The value of a company’s stock lies in that company’s ability to grow and be profitable over time. Companies work toward that end year to year. So, the outcome evidenced in the chart is less surprising once you understand that companies find a way to make money for their shareholders and executives.
Although often mentioned, another key to success is diversification. Every investor needs to diversify their portfolios to produce the gains available in any given year. Not everything goes down or up at the same time. The patchwork quilt in the next chart shows the changes in the top performing developed markets every year. Trying to predict which will win out is not possible to do consistently over time.
Diversification applies to numerous factors including the following:
- Company size: small cap, mid cap and large cap
- Industry: finance, consumables, utilities, technology, etc.

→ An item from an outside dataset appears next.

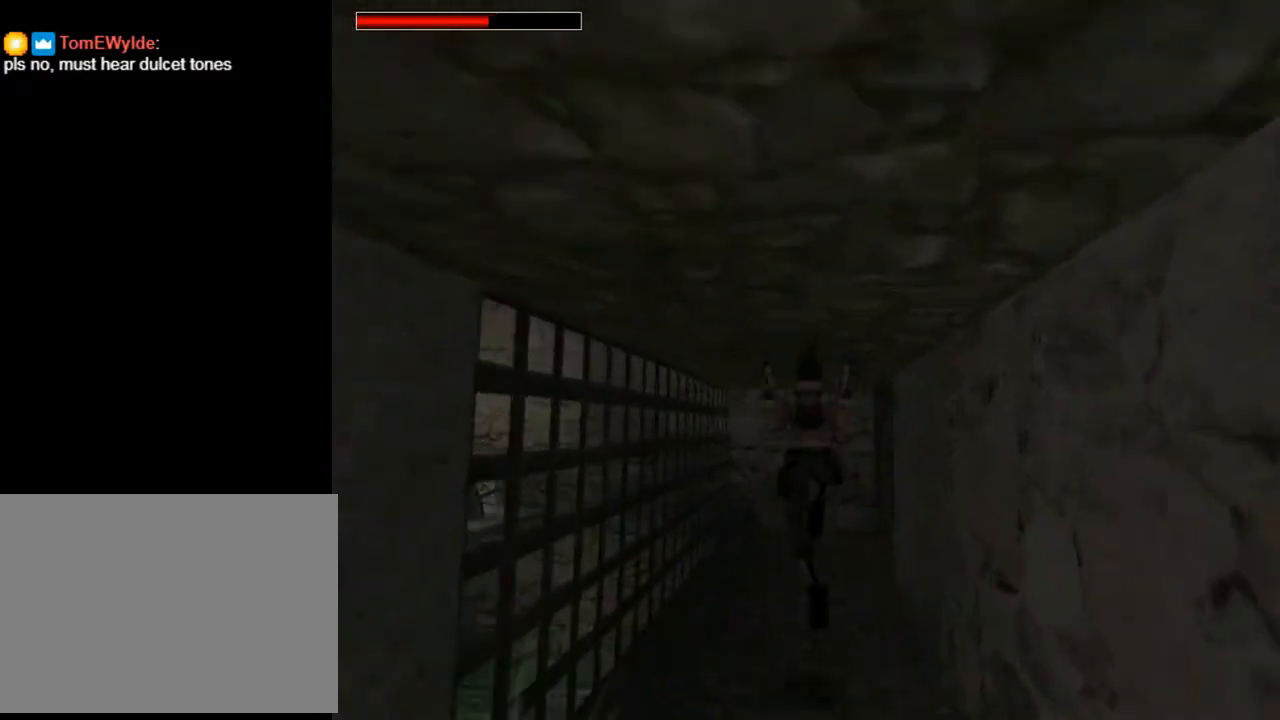
{"buttons": ["DPAD_UP", "DPAD_RIGHT"], "left_stick": "center", "right_stick": "center", "events": [[33, "SQUARE", "up"], [100, "DPAD_RIGHT", "up"], [300, "DPAD_RIGHT", "down"]]}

- Location: US based and international
- Economy: Developed, emerging, frontier
- Asset Class: Equities, bonds, real estate, commodities
- Account type: Tax-deferred such as IRAs and 401Ks, taxable, Roth IRAs, trusts
The last key, which is probably the hardest concept to teach a nine-year-old, is to maintain discipline. At nine, thoughts of discipline turn to punishments for bad behavior. Like a child, however, adults can also be overwhelmed by emotions as markets fluctuate which results in making poor investment decisions.

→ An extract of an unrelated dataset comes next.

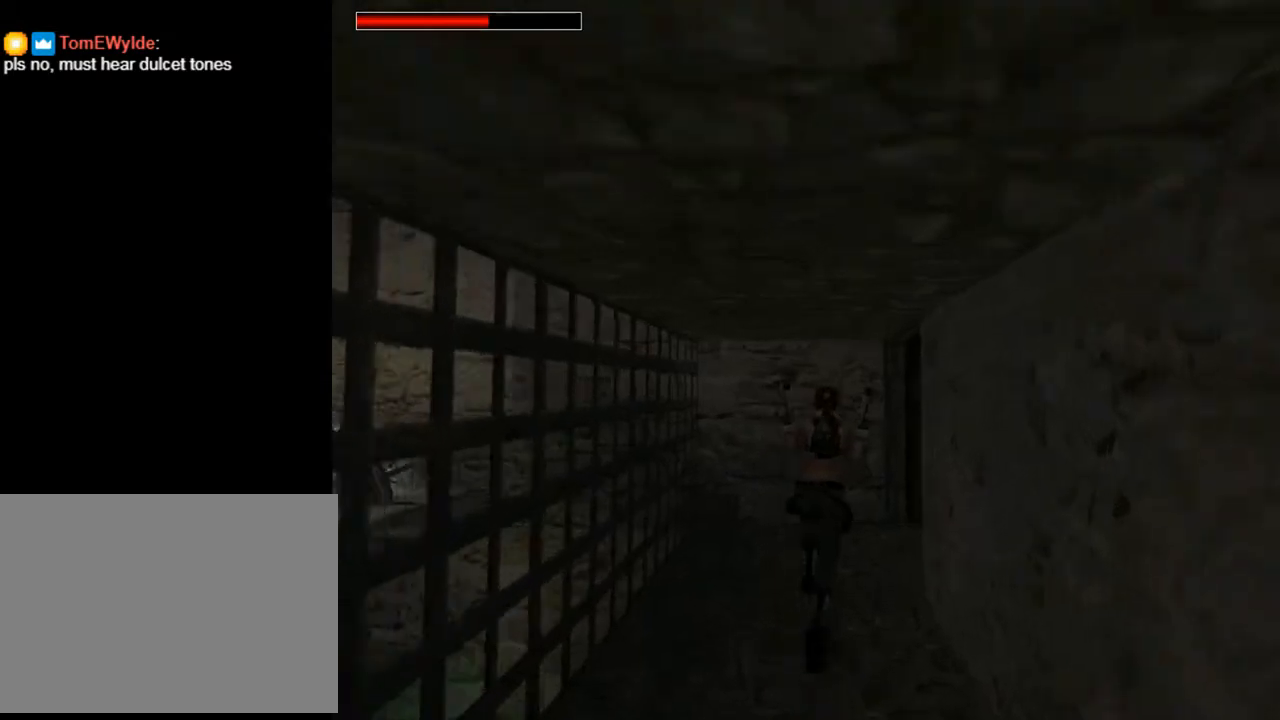
{"buttons": ["L2", "DPAD_RIGHT"], "left_stick": "center", "right_stick": "center", "events": [[367, "DPAD_UP", "up"], [467, "L2", "down"]]}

Individual investors consistently underperform. Dalbar Inc.’s Quantitative Analysis of Investor Behavior report which has been done annually since 1984, finds that investors react emotionally to market swings impeding their ability to achieve long-term financial success. They fall for marketing timing or performance chasing and lack the discipline to maintain a consistent investment strategy overtime.

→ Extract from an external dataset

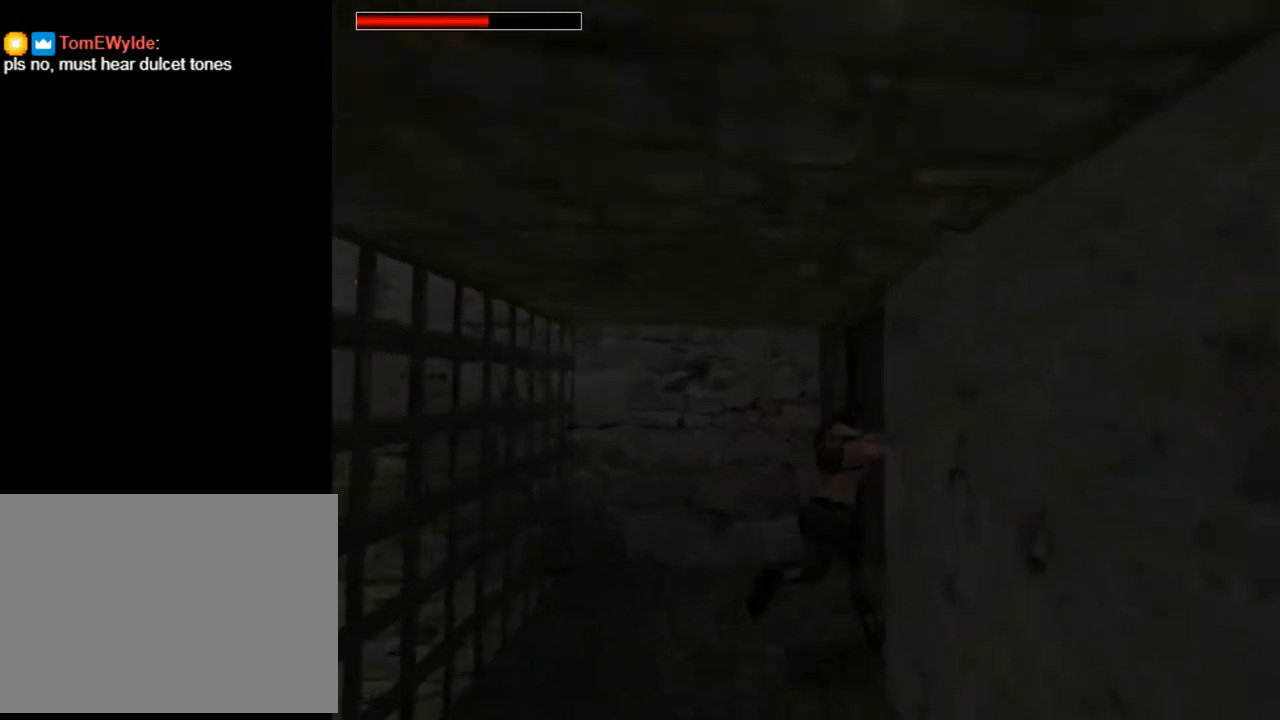
{"buttons": ["CROSS", "L2"], "left_stick": "center", "right_stick": "center", "events": [[133, "DPAD_RIGHT", "up"], [367, "CROSS", "down"]]}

Emotions surrounding investing tend to follow the following diagram. In a rising market we feel optimistic and even elated which is when most investors get into the market only to feel nervous and even fearful when markets decline at which point investors sell thereby locking in losses. This leads to the classic buy high, sell low cycle of many novice investors.
In a way, the advice for a nine-year-old is also a valuable reminder to all of us. We have had a remarkably positive market for over a decade. When the inevitable bear market returns, will you have the discipline to survive?